Milan Kundera once wrote, “The Greek word for ‘return’ is nostos and algos means ‘suffering’. So nostalgia is the suffering caused by a yearning to return. The corresponding word for nostalgia in Portuguese is saudade, a deep emotional state or a profound melancholic longing for an absent something or someone. The Icelandic have a different term for the specific longing for one’s homeland, heimpra. And the Czech have made an expression of love out of it – ‘styska se mi po tobe’ which means ‘I am nostalgic for you’. In English, we only use ‘nostalgia’ to refer to our past or childhood.”
When our words for – and our comprehension of – certain feelings can be so variant (and so easily lost in translation), it’s no wonder that relationships can vary so much across cultures.
Despite that, ‘A Fantastic Woman’ made an Indian like me feel like I have always lived in the Chilean city of Santiago. Nothing about the film feels foreign, washing over me with a sense of familiarity. Watching Daniela Vega’s body language as Marina Vidal, I felt that she is just like me. Another person who cannot make sense of the skin she wears, whose private moments of tragedy are interrupted by social externalities. Someone who is obligated to provide an explanation for who and what she is, when all she wants is a small, dark corner to cry her heart out in.
The world is structured in a hierarchy of gender. Men come first. Women (or as Sigmund Freud referred to them, castrated males) come second. Third, if you are a woman who dares to love another woman. Maybe even worse, if you are a man trying to kiss another man, because then you’re squandering your superiority. And if you don’t identify with a specific gender, or any gender, your humanity itself is met with scepticism.
As individuality and societal acceptance wage war against each other, love bleeds a slow death.
The film starts with a scene of Marina Vidal’s lover receiving a massage, but it’s not the kind of massage which relaxes you. The frame shows things slower than they are as if the moment is decelerating; reminding me of the fact that sadness often makes us feel time more intensely. Marina and Orlando’s love is depicted simply. It seems to exist beyond the imposed boundaries of gender, beyond categories like ‘short-term’ or ‘long-term’. In their world, it doesn’t matter if Marina is trans or Orlando is cis. It is just the most spontaneous and natural thing that can happen between two people who like each other.
But no great love story gets away from the scrutiny of ‘well-wishers’. Your happiness is often an object of curiosity for the unhappy people who surround you. Their expectations of what a relationship ought and ought not to be weigh down on you. In my life, none of my casual relationships have ever felt any different from the long-term ones which carry a halo of promises around them. They have all been similar in intimacy, similar in honesty. All that makes a short-term relationship different from a long-term one, is circumstances.

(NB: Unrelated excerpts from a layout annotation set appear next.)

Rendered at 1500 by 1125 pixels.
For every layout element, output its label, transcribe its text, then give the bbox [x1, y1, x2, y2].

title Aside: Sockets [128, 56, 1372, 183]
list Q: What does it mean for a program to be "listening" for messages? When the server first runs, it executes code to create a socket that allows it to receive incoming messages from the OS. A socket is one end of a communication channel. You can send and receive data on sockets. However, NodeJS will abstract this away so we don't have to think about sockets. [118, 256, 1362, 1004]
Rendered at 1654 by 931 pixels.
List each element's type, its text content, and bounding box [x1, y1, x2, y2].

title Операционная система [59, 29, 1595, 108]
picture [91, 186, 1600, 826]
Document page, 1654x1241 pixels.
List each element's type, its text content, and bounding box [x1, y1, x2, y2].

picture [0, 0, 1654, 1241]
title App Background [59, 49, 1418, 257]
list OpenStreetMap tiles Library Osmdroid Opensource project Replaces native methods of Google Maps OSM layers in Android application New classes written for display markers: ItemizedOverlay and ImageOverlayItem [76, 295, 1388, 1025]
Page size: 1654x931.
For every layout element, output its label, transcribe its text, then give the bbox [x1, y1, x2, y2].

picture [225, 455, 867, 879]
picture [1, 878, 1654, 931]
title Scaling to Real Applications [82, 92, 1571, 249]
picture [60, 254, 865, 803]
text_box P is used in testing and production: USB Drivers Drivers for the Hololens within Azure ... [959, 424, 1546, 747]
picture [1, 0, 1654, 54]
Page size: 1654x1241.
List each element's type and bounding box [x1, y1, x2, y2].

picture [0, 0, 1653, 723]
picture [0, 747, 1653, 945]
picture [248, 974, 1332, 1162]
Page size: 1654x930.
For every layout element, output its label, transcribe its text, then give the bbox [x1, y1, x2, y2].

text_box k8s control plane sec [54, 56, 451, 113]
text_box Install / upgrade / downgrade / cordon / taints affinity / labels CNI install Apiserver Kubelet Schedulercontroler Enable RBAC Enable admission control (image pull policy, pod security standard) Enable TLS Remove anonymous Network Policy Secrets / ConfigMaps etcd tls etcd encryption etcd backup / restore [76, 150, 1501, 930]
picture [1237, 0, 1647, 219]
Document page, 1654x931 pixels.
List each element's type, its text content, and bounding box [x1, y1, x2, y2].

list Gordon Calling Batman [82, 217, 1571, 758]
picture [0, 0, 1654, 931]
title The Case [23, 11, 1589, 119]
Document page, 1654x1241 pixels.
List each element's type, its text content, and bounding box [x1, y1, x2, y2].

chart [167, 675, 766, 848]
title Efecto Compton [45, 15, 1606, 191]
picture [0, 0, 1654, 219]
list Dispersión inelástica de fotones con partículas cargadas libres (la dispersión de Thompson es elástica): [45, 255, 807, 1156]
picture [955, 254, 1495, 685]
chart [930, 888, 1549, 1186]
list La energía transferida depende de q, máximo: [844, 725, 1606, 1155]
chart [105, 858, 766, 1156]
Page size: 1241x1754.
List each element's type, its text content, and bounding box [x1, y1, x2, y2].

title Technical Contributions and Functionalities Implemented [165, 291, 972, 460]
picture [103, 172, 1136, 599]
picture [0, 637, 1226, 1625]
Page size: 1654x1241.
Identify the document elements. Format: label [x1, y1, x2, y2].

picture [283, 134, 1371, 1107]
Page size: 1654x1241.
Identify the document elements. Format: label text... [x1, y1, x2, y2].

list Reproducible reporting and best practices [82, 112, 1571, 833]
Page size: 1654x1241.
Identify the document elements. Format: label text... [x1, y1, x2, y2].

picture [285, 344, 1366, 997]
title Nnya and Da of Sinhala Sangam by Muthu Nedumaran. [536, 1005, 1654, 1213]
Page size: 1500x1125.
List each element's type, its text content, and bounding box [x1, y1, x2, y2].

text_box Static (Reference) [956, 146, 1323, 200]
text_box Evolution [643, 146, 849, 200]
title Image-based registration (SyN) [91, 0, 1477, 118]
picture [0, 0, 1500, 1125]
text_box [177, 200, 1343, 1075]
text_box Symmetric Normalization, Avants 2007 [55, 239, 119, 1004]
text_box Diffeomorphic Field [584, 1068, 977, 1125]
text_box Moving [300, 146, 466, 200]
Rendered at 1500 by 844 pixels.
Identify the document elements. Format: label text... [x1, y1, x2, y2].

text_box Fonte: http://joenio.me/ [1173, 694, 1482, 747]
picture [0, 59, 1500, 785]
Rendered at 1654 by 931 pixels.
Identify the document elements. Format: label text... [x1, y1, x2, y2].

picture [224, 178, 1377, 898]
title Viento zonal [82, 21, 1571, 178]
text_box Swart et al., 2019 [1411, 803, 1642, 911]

However, it’s hard to escape the pall of ‘eternity’ which apparently changes everything. As if ‘eternity’ is anything substantial or even the nature of life. To me, it’s simple – If you’re not happy, then you won’t last. When Orlando dies suddenly, Marina’s life and personhood dissolves at the hands of people who are supposedly closer to Orlando, who question everything about the woman he loved. She’s treated with suspicion by Orlando’s surviving family, pushed out of the home they shared, even dismissed by the police.
Death is the inevitable obstacle to eternity. It’s cruelty is inflicted not so much on the deceased, but those left behind. When Marina loses her better half, she realises she’ll have to fight to keep her remaining half intact. She tries to cover up her grief with invisibility. She is just a waitress, she is just a singer at the bar, she is just another depressed lonely woman who depends on her dog for emotional support, she tells herself. But pain demands that it be felt, be acknowledged. In Marina’s case, when you’re not a member of the conventional relationship crew, you can’t even afford invisibility. In such times, what should she mourn over? The demise of her future with a partner she loved, or the irreversible ‘mistake’ of being who she is?
Marina’s dilemma reminded me of this wonderful poem by Lee Mokobe:
I wonder how long it will be
before the trans suicide notes start to feel redundant,
before we realize that our bodies become lessons about sin
way before we learn how to love them.
Like God didn’t save all this breath and mercy,
like my blood is not the wine that washed over Jesus’ feet.
My prayers are now getting stuck in my throat.
Maybe I am finally fixed, maybe I just don’t care,
maybe God finally listened to my prayers.
A Fantastic Woman feels like a lump in your throat. Like the misery of an early winter sunset even as you secretly anticipate snowfall (despite there being no sign of its arrival). Thomas Bernhard once wrote, “Instead of committing suicide, people go to work,” as if it is but a conscious, commendable choice to be made. Albert Camus often found himself choosing a cup of coffee over death. This film helped me understand what they meant.
Bijaya Biswal is a 23-year-old MBBS student from Odisha.